Fundação Fernando Leite Couto, Portuguese for "Foundation Fernando Leite Couto", is a foundation and cultural centre in Mozambique's capital Maputo. It was founded in 2015 and is named after the Portuguese-Mozambican writer Fernando Leite Counto. The foundation has its seat in a building developed by Pancho Guedes at Avenida Kim Il Sung 961 in the Sommerschield neighbourhood.

In 2015, Mia Couto, one of the most famous writers of Mozambique, founded the Fundação Fernando Leite Couto with the goal to promote the arts, culture and literature of Mozambique and to provide them a space in the Mozambique's capital. The foundation was inaugurated on April 15, 2015, by Fernando Leite Couto's three sons, Mia, Fernando Amado and Armando Jorge. The foundation has a large cultural program and is also planning to offer scholarships and awards to promote young Mozambican authors.

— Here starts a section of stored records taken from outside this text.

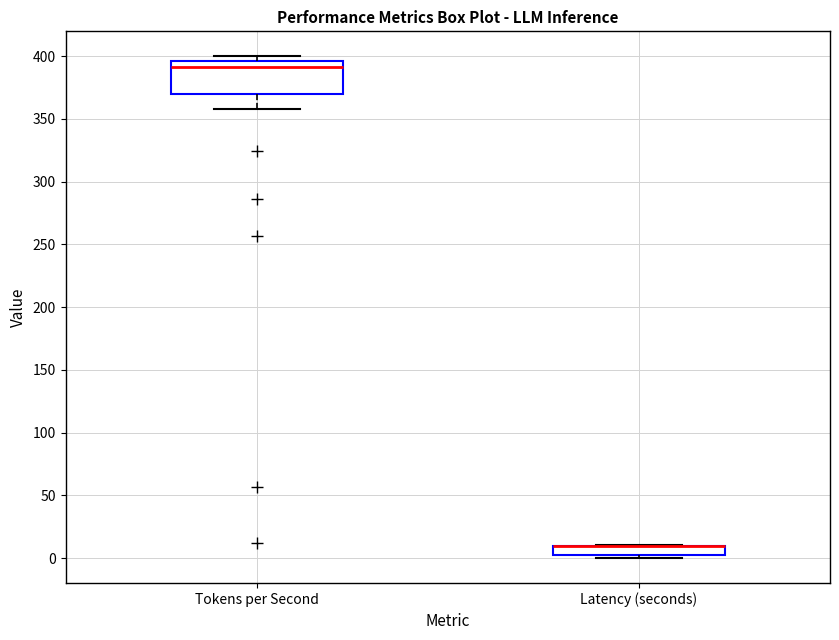

Where does the lower whisker of the box for Tokens per Second end on the y-axis? The values are not printed on the chart, so give them approximately, as read against the axis.

360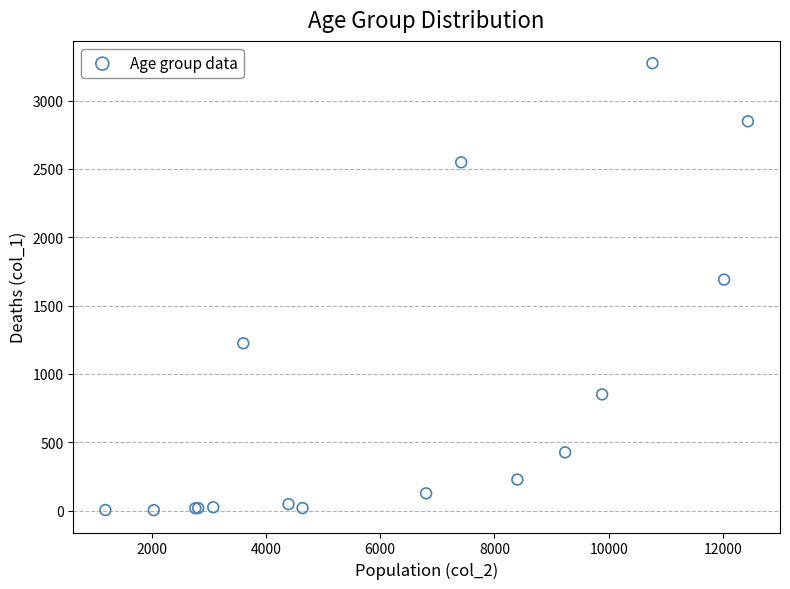

What Y value in the scatter plot is closest to 1638?

1690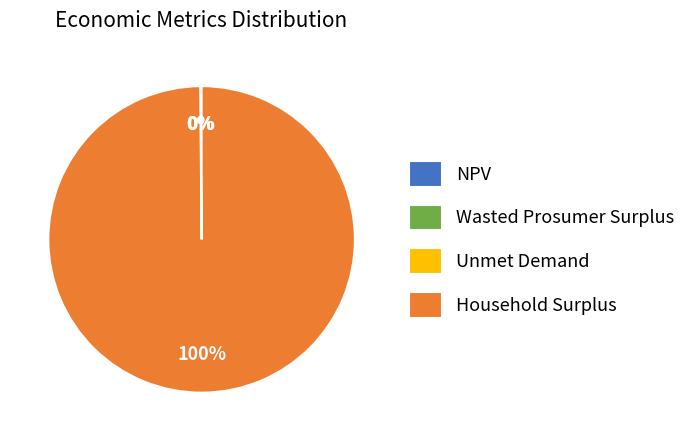

Which slice is the largest?

Household Surplus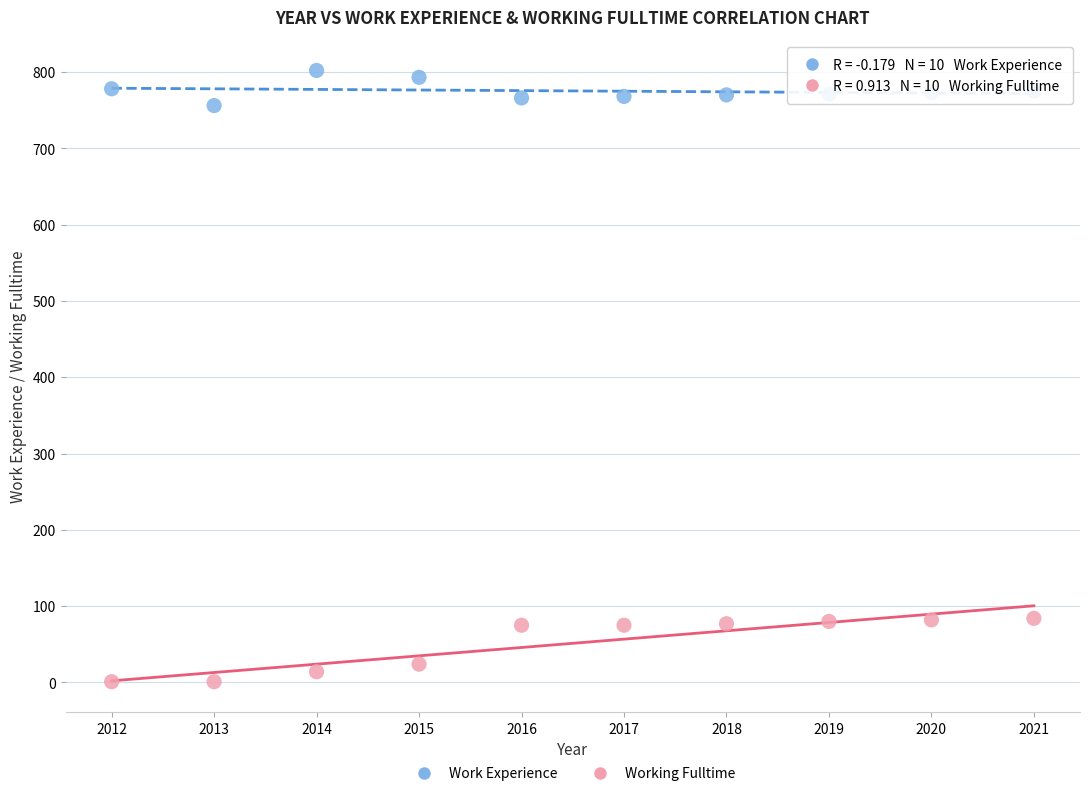

Across all data points, what is the range of X values (max minus min)?

9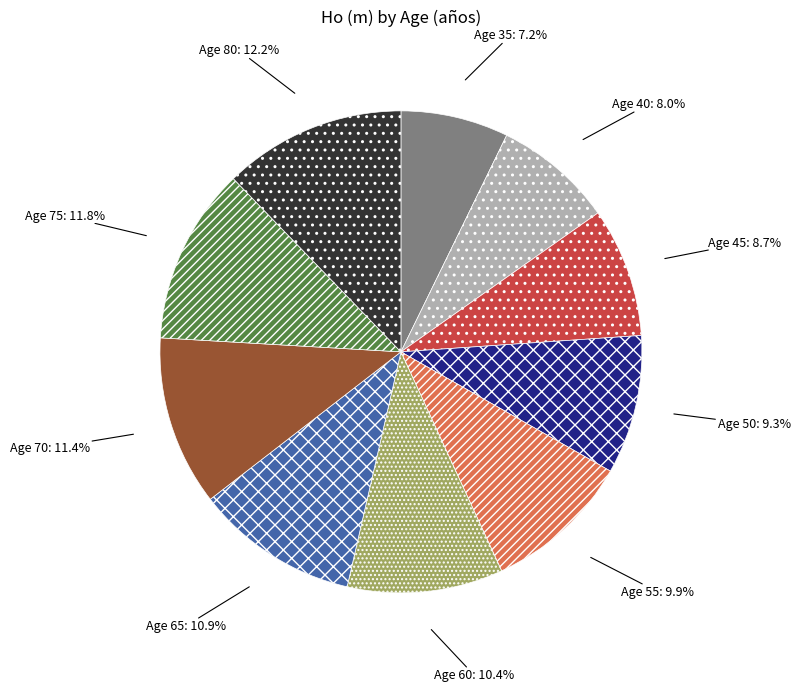

Does any single category account for the majority?

No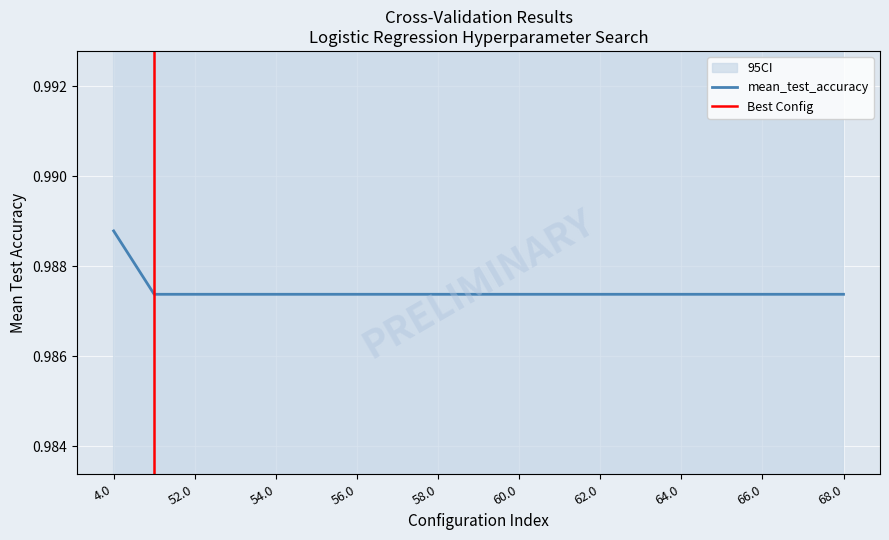

List the labels in order of value, smallest first.

49.0, 52.0, 53.0, 54.0, 55.0, 56.0, 57.0, 58.0, 59.0, 60.0, 61.0, 62.0, 63.0, 64.0, 65.0, 66.0, 67.0, 68.0, 4.0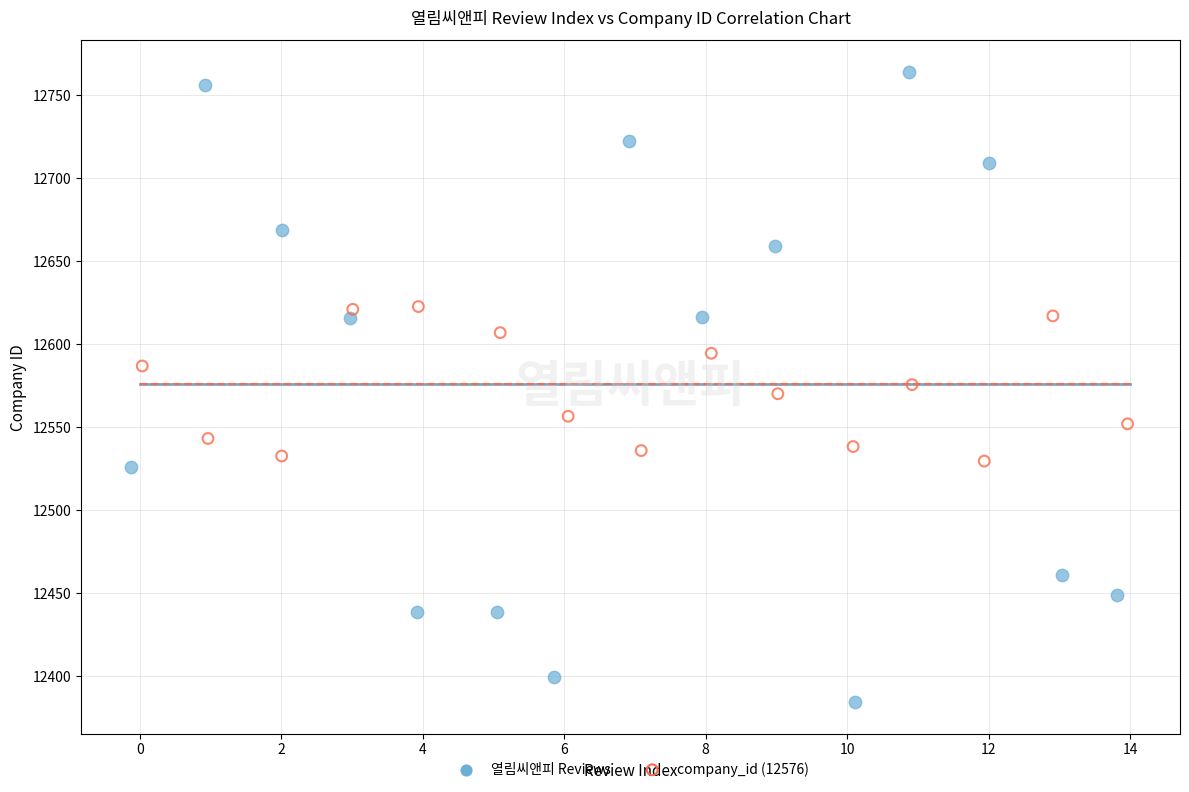

Which series reaches the minimum Y coordinate?

열림씨앤피 Reviews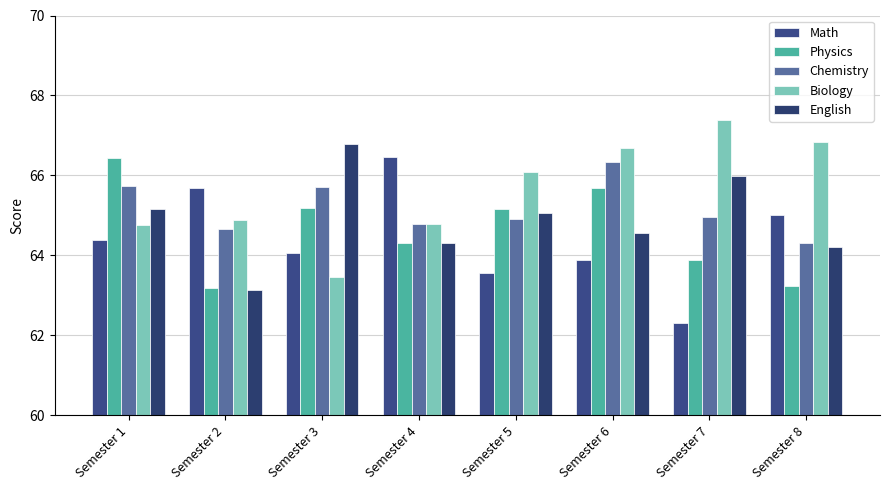

The Biology series shows 97.7 at Semester 2. True or false?

False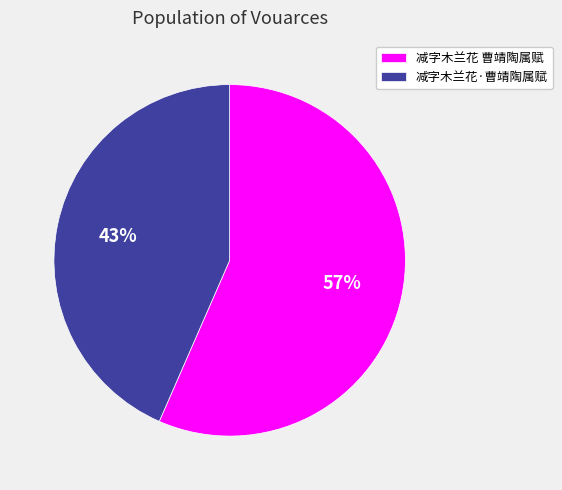

Does any single category account for the majority?

Yes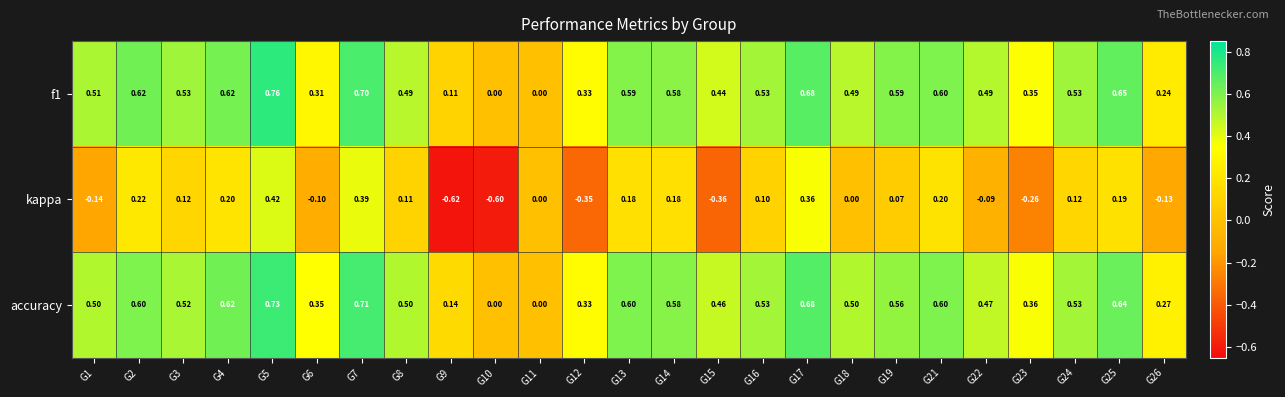

Which series has the widest spread of values?

kappa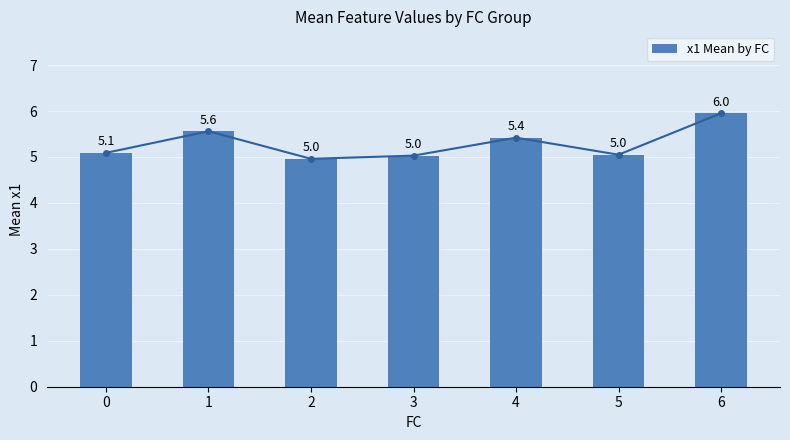

Which category has the lowest value across all series?

2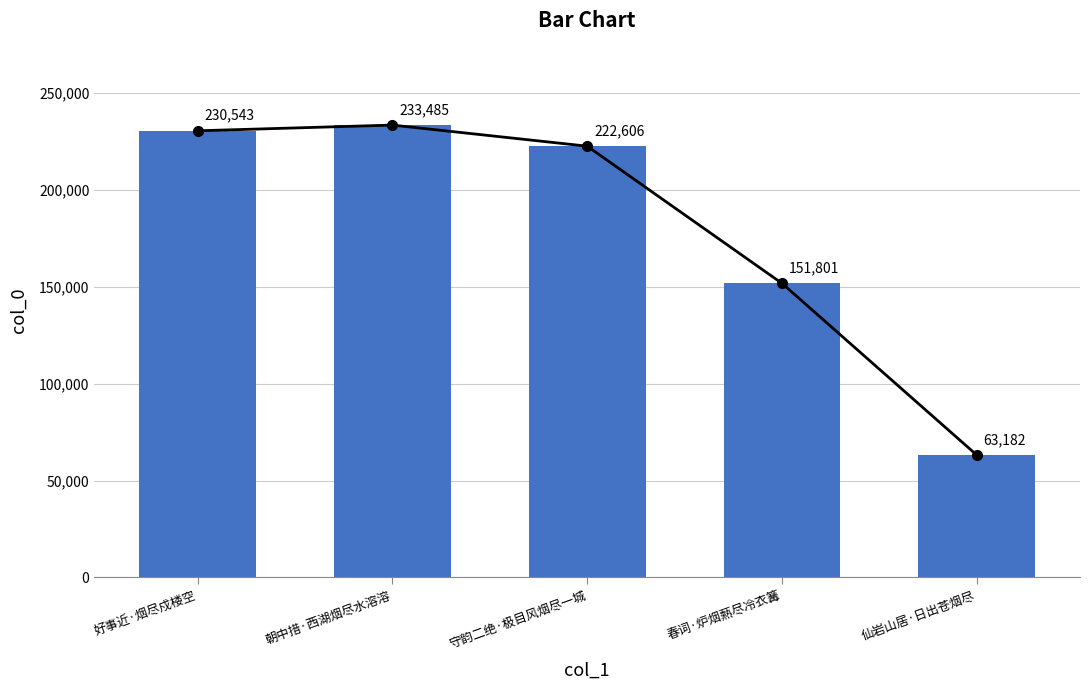

What is the label of the 5th bar from the left?

仙岩山居·日出苍烟尽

The foundation's building consists of a small library, a small café, and a space for events, especially concerts, readings and exhibitions. Many famous Mozambican artists, musicians and photographers have already shown their works at the foundation. Mia Couto presented his most recent new books there as well. In the meantime, Fundação Fernando Leite Couto has become one of the most important places for culture in Maputo.